18 Jun RAVEN
What Are your experiences with Colorism? What Happened?
I’ve had so many experiences with colorism from being called “Pretty for a Dark Skin Girl” to being at a male panel about dating and a man saying he only dates light skin girls with long hair because their hair is real. The most vivid and shocking to this day was a young woman same age as me and grew up in Southern California just as I did, sat in my living room and went on about the colorism in her family that she continued to perpetuate. She started saying that she wouldn’t have any pictures of her niece and nephew around the house if they were dark skin. I was shocked, she went on to say that they tease her grandmother for bringing “the darkness” into their family, her grandfather. So if she married at all it’d be a white man so that there was a super slim chance that her grandfather’s skin color would pop up in her children.
How has colorism effected your dating experiences?
I get guys that come up to me and say I’m pretty for a dark skin girl and then get offended when I don’t think it’s a compliment. But often times I’ve just felt less pretty or less desirable than the light skin women around me.
How do you feel about your color as it relates to your experiences?
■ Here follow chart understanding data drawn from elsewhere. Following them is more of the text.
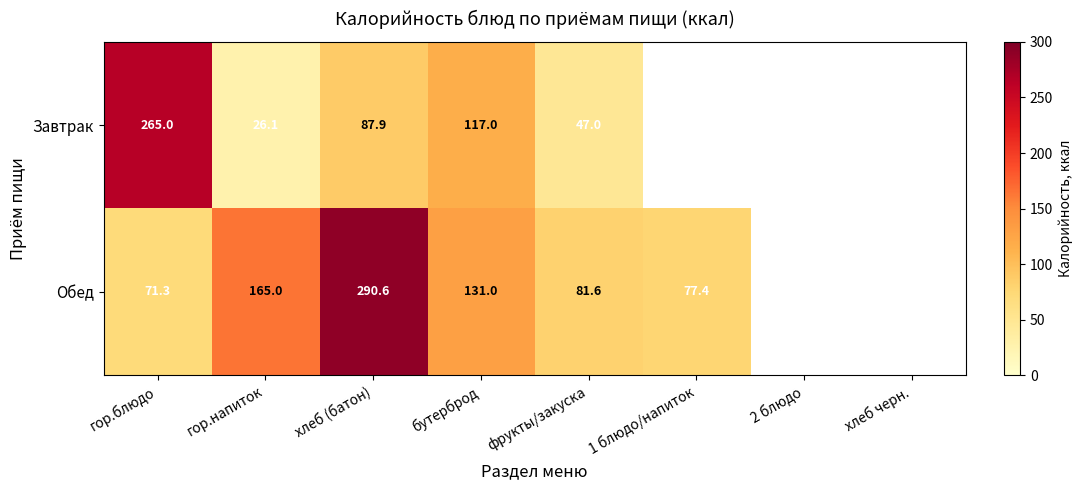

Which has a higher value, бутерброд or хлеб (батон)?

бутерброд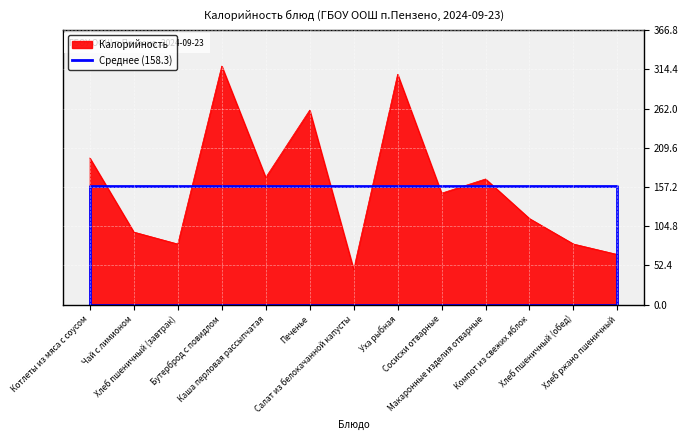

What is the maximum value for Калорийность?

319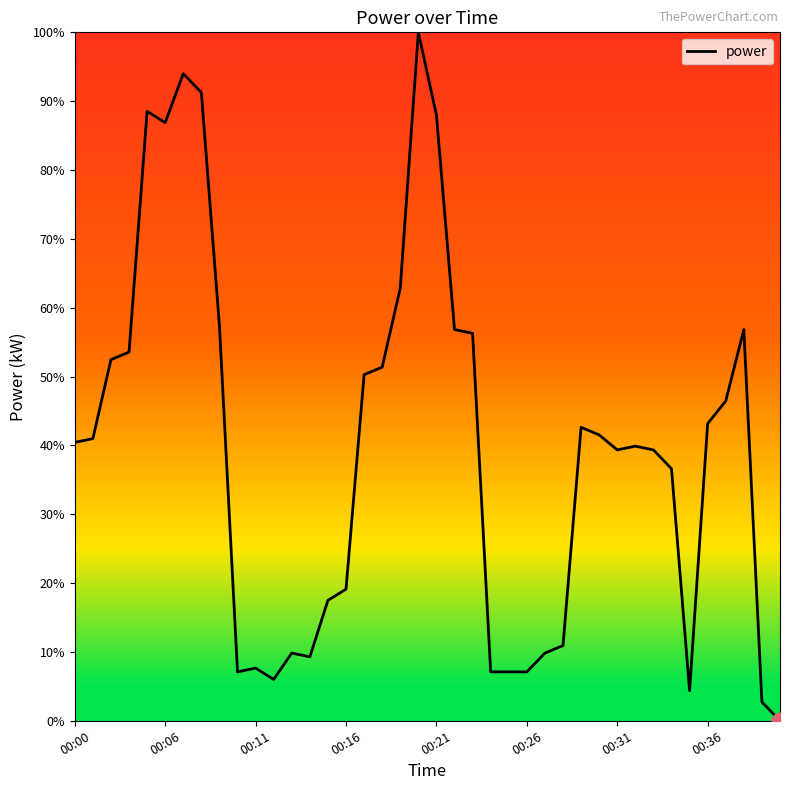

What is the difference between the maximum and minimum values?

100.0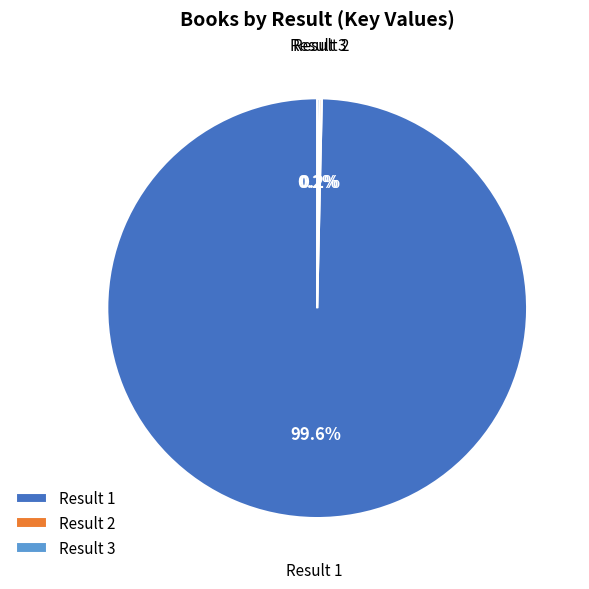

Which slice represents more than half of the pie?

Result 1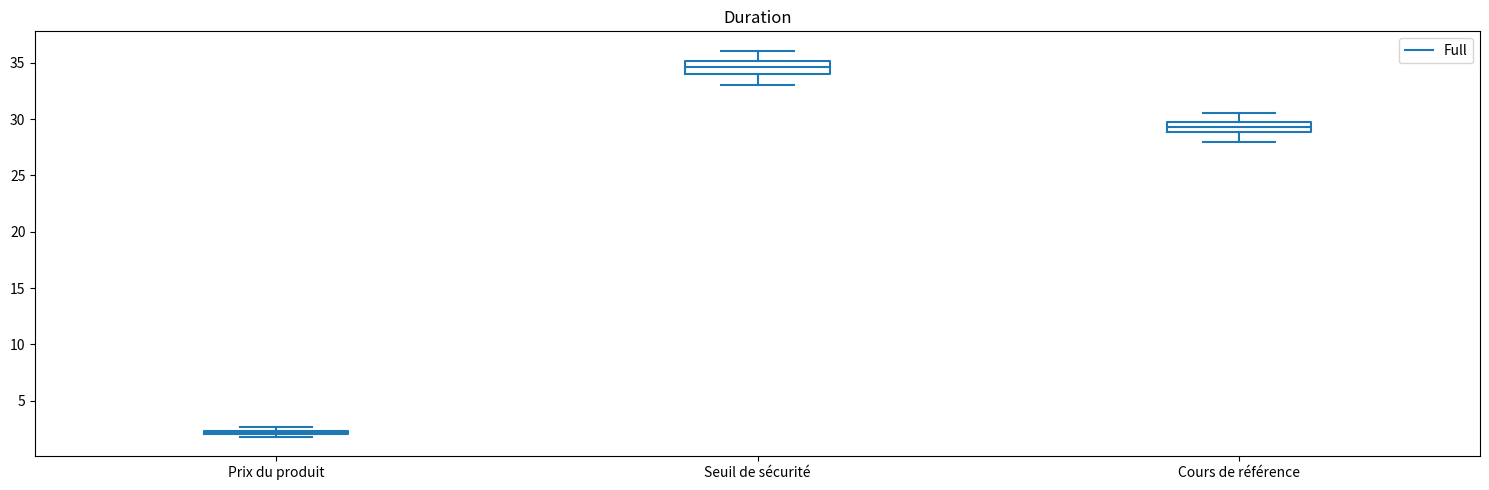

Where does the median line of the box for Seuil de sécurité sit on the y-axis? The values are not printed on the chart, so give them approximately, as read against the axis.

34.5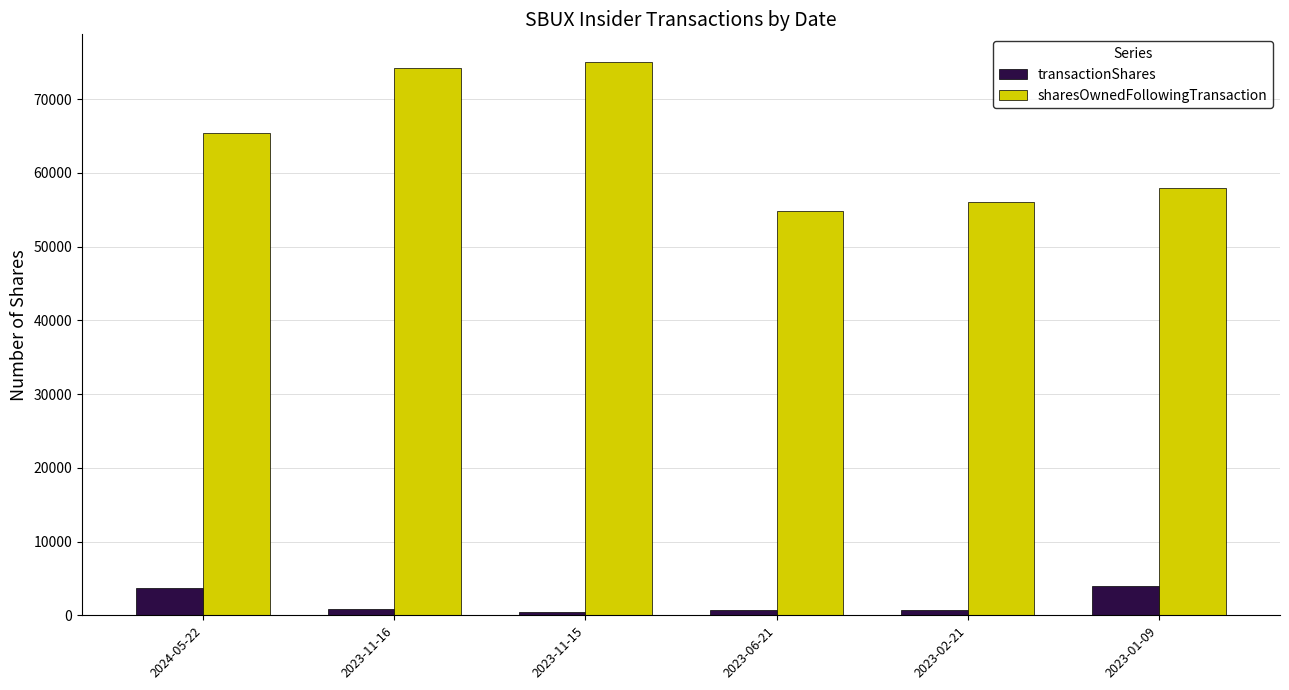

The value of sharesOwnedFollowingTransaction at 2024-05-22 is 65431. True or false?

True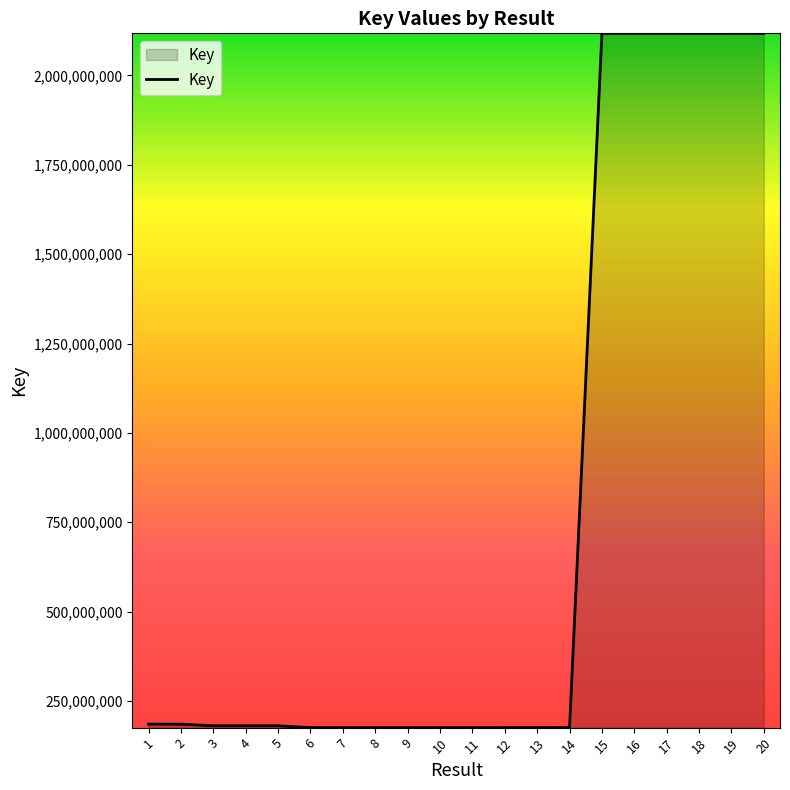

What is the difference between the maximum and minimum values?

1942565480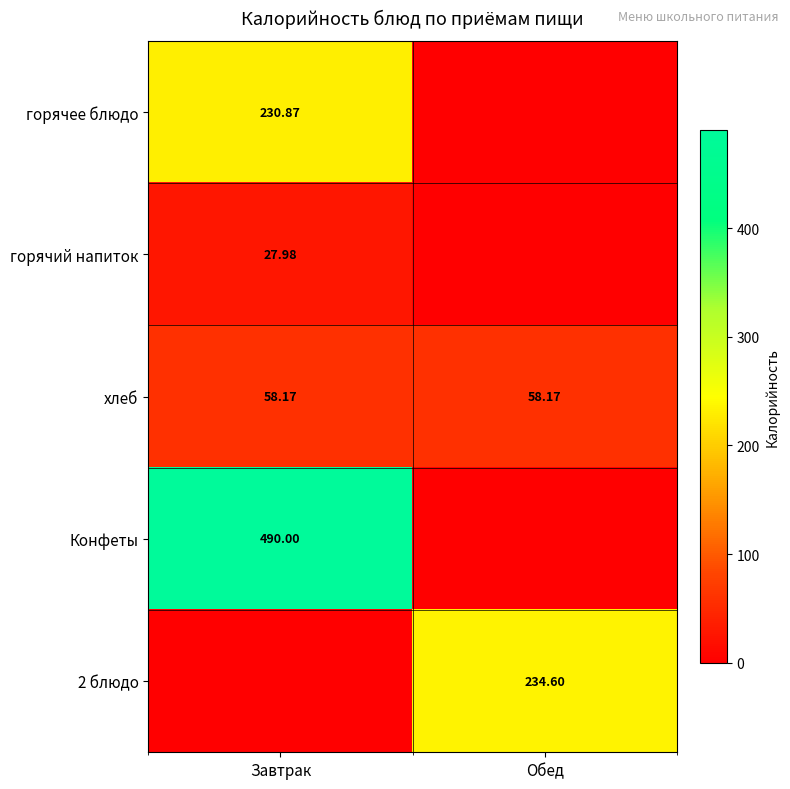

At which label does горячий напиток reach its minimum?

Обед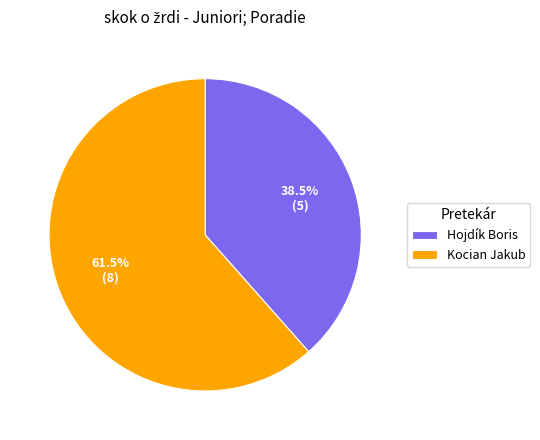

Rank the categories by value from lowest to highest.

Hojdík Boris, Kocian Jakub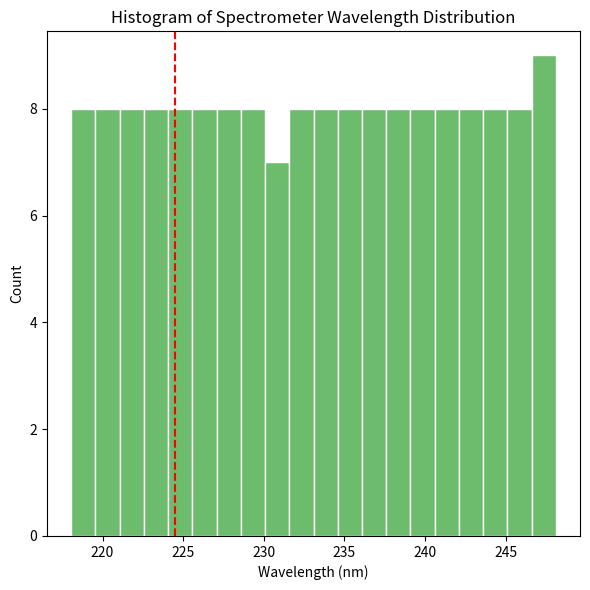

Read against the x-axis, roughly where is the centre of the tallest bar?

247.5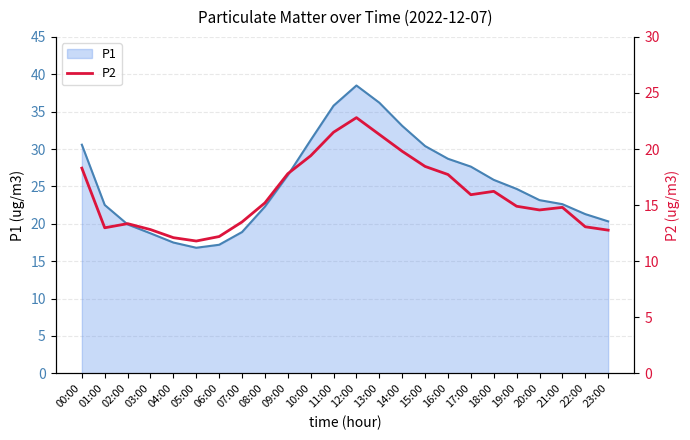

At how many categories does at least one series exceed 21?

17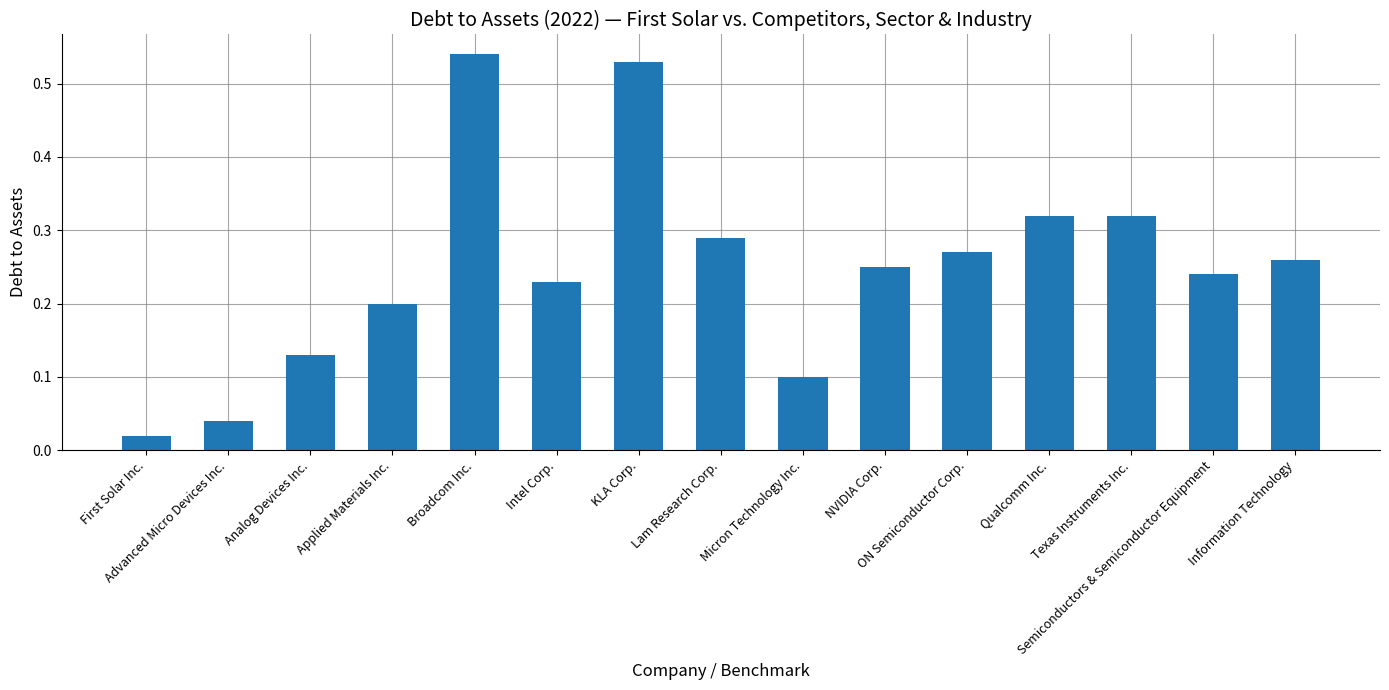

What is the sum of all values?

3.7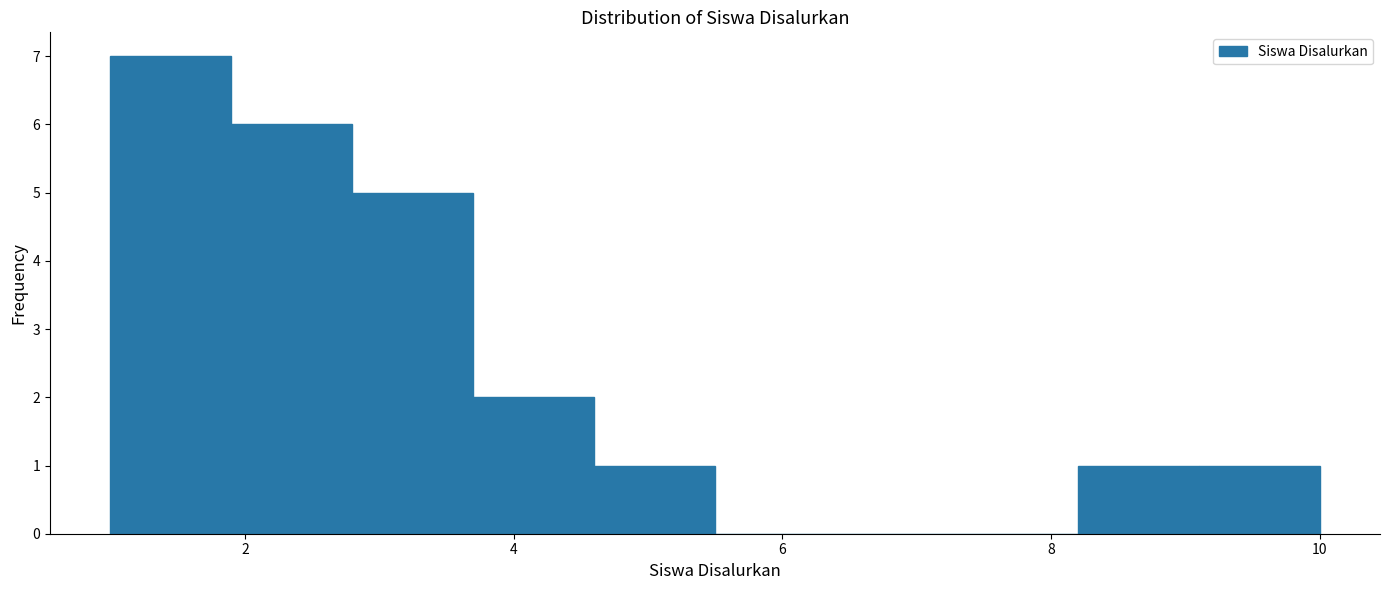

How tall is the bar that spans 3.7 to 4.6 on the x-axis? Neither the bar edges nor the heights are printed on the chart, so give them approximately, as read against the axes.

2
For the longest time I hated my complexion and wanted to be lighter. That’s why watching dark girls really resonated with me. I felt everything those women felt. At one point I wanted to marry a white man so my daughter would hopefully not have to go through what I went through. I’ve been envious of lighter skin women and how they seem to move through the world with more of an ease.
How do you overcome any feelings of inadequacy or privilege?
My parents started a beautiful foundation but God has really helped a lot to fill in any gaps inadequacy and insecurity has caused. As my relationship grows in Him I see myself the way He sees me. How He has chosen me to do certain things, to be in certain places, loves me the way that I am, thinks that I am more than enough and continues to love me through all my self doubt. I do get privilege because of my hair, It’s longer than people expect a dark skin woman’s to be so they are fascinated by it. I recognize it as a privilege now as the attention bothers me. As I used to get teased because of my hair being longer than the other blacks when I was younger.
How do you feel your color is represented in the media?
I do love that we are getting more dark skin women on TV. In recent years I haven’t loved the betrayal of dark/brown skin women in the major shows that were on TV. One day I noticed a high percentage of them were cheaters, Olivia Pope, Issa, Nova Bordelon (Queen Sugar), Mary Jane Paul and Annalise Keating. What message was that sending to our young adult/ adult women, especially when they were all created by black women?
What does colorism look like today?
Colorism can look like the casting of Straight Outta Compton to the YouTube and forum communities trying to “brighten their skin” to the women who use makeup that’s 3 shades lighter than them or cover their faces with mainly concealer.
What can be done to combat colorism?
It’s about changes peoples minds, hearts and opinions on beauty. It’s time to break the stereotypes and change the narrative that European beauty is the standard e should all be trying to achieve.